Oleh: Nurdianiwati
Badan Pusat Statistik (BPS) baru saja meliris Angka kemiskinan nasional September 2019 yang telah mencapai angka 9,22%. Persentase ini mengalami penurunan sebesar 0,19 persen poin dari kondisi Maret 2019 dan 0,44 persen poin dari kondisi September 2018 (news.detik.com). Pemerintah optimistis, angka kemiskinan di negeri berpenduduk 250 juta jiwa ini akan terus menurun dengan berbagai program yang telah dilakukan saat ini.
Namun, menurut Kepala BPS Suhariyanto, meskipun angka kemiskinan turun Indonesia masih dihadapkan oleh banyak persoalan terkait tingkat kemiskinan di dalam negeri. Di antaranya perbedaan tingkat kemiskinan di pedesaan dan perkotaan yang masih tampak jelas.
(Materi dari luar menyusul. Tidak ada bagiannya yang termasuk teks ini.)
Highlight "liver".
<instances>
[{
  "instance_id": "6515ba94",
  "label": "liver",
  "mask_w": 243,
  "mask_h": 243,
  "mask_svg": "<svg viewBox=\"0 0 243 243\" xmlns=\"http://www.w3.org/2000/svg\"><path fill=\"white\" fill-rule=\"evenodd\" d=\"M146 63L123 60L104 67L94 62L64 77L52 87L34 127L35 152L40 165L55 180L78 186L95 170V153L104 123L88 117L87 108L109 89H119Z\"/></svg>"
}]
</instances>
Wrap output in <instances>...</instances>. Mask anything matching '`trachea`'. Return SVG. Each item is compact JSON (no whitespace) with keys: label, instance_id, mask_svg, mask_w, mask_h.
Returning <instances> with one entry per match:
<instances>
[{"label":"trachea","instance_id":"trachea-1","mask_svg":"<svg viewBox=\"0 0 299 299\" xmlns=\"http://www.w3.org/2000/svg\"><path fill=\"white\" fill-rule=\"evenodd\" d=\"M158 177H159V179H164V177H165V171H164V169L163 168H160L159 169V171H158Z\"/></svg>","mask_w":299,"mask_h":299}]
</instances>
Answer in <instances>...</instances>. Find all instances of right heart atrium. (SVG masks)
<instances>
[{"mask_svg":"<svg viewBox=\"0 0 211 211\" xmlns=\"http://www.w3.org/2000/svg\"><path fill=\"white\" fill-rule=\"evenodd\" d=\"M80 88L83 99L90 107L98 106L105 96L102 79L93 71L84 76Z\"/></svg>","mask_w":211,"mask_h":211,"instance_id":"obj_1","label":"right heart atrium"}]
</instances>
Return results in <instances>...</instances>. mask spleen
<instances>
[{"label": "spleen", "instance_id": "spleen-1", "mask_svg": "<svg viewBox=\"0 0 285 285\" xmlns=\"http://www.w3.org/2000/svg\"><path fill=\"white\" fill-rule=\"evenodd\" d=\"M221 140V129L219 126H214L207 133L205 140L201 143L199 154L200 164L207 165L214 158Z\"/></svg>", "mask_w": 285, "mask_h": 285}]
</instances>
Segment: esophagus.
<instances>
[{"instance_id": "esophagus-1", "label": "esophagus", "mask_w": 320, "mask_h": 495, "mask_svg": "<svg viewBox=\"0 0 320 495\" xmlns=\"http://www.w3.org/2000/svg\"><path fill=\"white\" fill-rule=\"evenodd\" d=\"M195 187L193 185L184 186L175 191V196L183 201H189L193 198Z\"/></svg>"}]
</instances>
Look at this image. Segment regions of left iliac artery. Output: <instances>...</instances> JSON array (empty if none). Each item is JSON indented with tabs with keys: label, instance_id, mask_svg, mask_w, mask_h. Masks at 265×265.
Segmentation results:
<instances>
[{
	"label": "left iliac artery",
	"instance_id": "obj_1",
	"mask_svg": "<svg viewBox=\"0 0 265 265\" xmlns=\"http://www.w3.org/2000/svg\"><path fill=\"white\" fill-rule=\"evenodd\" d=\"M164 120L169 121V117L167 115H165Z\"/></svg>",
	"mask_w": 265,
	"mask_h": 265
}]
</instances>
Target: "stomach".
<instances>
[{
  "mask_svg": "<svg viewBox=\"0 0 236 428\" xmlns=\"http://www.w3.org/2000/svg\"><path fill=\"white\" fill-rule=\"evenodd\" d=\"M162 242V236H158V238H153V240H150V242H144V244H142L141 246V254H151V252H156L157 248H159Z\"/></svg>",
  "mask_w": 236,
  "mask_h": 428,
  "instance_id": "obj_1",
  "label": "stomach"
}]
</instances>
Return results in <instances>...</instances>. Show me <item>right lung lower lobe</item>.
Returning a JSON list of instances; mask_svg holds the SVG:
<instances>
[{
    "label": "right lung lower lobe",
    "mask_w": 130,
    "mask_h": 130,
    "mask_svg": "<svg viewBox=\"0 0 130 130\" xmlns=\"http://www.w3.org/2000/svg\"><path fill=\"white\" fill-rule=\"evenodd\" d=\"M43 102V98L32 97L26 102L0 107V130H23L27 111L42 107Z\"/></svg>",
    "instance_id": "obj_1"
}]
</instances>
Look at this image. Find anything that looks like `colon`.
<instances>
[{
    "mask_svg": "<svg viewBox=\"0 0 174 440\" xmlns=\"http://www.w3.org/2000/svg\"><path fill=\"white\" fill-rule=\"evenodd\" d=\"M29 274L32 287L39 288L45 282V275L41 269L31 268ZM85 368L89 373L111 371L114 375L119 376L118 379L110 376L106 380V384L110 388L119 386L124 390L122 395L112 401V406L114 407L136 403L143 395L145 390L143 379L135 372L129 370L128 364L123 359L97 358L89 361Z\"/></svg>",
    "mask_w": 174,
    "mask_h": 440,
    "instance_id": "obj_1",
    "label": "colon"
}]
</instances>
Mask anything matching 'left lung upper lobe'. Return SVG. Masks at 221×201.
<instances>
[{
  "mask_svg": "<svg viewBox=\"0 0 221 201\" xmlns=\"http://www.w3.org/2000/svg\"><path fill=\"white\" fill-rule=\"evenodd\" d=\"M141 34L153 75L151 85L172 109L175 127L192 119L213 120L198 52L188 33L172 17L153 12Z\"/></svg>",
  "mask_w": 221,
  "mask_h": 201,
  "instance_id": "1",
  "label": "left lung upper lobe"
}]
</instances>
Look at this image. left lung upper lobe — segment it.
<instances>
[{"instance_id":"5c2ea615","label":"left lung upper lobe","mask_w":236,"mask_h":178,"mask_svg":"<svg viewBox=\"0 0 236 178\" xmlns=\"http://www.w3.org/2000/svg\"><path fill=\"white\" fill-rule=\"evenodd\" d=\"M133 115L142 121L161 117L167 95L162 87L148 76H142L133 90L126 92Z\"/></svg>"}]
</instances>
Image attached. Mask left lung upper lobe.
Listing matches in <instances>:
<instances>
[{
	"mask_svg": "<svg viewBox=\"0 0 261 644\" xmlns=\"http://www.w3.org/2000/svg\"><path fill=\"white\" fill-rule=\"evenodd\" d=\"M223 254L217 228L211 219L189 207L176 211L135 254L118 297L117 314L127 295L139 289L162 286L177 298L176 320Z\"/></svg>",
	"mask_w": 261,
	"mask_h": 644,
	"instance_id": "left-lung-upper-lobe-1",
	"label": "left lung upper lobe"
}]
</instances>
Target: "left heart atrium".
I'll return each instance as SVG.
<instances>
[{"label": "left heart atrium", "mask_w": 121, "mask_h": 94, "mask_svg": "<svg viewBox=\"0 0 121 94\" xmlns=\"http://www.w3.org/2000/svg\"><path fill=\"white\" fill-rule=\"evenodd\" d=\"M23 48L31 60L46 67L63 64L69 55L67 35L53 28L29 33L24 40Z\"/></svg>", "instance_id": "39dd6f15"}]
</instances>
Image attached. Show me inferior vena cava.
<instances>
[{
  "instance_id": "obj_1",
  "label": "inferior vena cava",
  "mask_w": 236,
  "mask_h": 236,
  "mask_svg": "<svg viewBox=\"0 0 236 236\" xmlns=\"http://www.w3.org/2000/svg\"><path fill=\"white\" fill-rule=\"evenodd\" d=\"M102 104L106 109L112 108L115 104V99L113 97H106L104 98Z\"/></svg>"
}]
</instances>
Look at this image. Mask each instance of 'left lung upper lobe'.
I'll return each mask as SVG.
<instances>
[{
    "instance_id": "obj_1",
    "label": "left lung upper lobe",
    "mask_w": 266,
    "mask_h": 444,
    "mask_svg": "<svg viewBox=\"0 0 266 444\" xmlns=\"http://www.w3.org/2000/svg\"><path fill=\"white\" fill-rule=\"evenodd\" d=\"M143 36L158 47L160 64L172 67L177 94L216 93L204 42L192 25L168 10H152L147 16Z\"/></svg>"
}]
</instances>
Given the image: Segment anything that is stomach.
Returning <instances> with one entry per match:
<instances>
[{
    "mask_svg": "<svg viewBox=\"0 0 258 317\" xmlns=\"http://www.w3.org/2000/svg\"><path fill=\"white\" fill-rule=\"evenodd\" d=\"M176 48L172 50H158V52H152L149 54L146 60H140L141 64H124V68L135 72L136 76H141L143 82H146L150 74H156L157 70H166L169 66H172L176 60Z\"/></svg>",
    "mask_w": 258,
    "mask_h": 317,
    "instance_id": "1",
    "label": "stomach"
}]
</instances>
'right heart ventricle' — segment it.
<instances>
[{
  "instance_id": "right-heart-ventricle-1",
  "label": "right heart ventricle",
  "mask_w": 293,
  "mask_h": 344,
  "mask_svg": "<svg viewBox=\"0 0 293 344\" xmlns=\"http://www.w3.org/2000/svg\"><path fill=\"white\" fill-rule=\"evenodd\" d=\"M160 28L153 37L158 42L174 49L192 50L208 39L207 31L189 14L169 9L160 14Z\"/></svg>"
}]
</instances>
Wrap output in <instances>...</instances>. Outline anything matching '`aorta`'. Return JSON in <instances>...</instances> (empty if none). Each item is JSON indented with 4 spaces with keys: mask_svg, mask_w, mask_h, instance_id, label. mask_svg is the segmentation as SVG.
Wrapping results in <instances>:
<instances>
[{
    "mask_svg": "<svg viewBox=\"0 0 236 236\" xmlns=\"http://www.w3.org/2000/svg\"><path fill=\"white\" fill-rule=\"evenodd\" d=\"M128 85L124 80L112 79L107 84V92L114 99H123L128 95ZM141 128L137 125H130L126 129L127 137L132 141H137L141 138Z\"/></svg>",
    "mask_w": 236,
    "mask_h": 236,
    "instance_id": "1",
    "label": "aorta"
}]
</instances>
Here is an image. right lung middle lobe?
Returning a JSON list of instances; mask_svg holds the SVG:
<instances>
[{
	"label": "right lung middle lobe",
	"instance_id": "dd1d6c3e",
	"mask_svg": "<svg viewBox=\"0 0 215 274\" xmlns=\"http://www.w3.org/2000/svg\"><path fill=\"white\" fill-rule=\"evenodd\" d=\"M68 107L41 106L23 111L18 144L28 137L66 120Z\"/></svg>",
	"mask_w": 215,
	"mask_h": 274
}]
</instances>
Apalagi penurunan tingkat kemiskinan tidak dialami oleh seluruh daerah di pelosok Tanah Air. Penurunan itu hanya terjadi di 28 provinsi saja. Sementara enam provinsi lainnya mengalami kenaikan tingkat kemiskinan.
Senada dengan pernyataan Suhariyanto, beberapa waktu yang lalu, media Australia The Interpreter tengah menyoroti tingginya angka kemiskinan di Papua yang mencapai 7 kali lipat dari Provinsi DKI Jakarta. Media itu menyebutkan jarak ketimpangan ekonomi yang dalam menjadi penyebab utamanya. Dicontohkan, empat orang miliarder terkaya di Indonesia memiliki kekayaan (USD 25 miliar), sedangkan 40 persen penduduk Indonesia termiskin atau sekitar kurang lebih 100 juta jiwa dengan kekayaan mencapai (USD 24 miliar). Bank Dunia pun meliris dalam risetnya dikatakan 115 juta masyarakat Indonesia dinilai rentan miskin. atau 45% penduduk Indonesia belum mencapai pendapatan yang aman.
Berdasarkan data BPS, pemerintah kerap melontarkan pernyataan telah terjadi penurunan angka kemiskinan di Indonesia dalam kurun beberapa tahun terakhir ini. Klaim turunnya angka kemiskinan bahkan disebut-sebut sebagai sejarah sepanjang Indonesia berdiri, sungguh merupakan klaim dari ciri pemerintah yang tidak peduli dengan kondisi rakyatnya. Benarkah terjadi penurunan penduduk miskin di Indonesia?
Untuk mengetahui berapa besar jumlah penduduk miskin memang harus ada standarnya. Di Indonesia jumlah penduduk miskin merupakan hasil sensus Badan Pusat Statistika (BPS). Dalam menetapkan angka kemiskinan, salah satu standar yang dipergunakan lembaga tersebut adalah pendapatan perkapita.Dengan standar itu, pemerintah kemudian menetapkan batas garis kemiskinan. Sejak tahun 2018, BPS menetapkan batas garis kemiskinan adalah masyarakat yang berpendapatan Rp 401.220 per kapita perbulan atau Rp 13.000 per kapita perhari. Jika dikonversikan sekitar kurang dari 1 dolar AS.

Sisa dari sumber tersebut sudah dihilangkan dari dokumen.